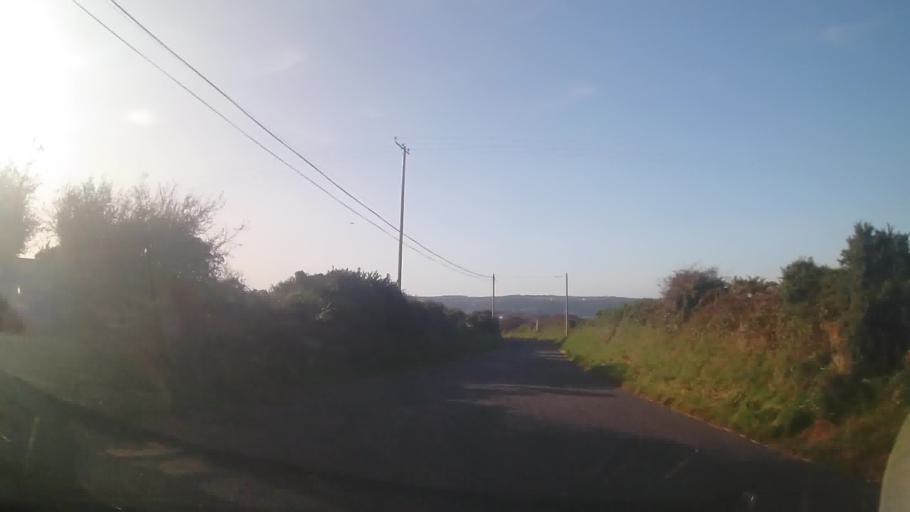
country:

____

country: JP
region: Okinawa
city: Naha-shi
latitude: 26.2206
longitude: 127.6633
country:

____

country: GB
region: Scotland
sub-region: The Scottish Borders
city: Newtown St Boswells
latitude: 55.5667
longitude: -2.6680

____

Reproduce the stretch of the listing from the line containing "country: GB" through the line containing "longitude: -2.6680", both lines included.

country: GB
region: Scotland
sub-region: The Scottish Borders
city: Newtown St Boswells
latitude: 55.5667
longitude: -2.6680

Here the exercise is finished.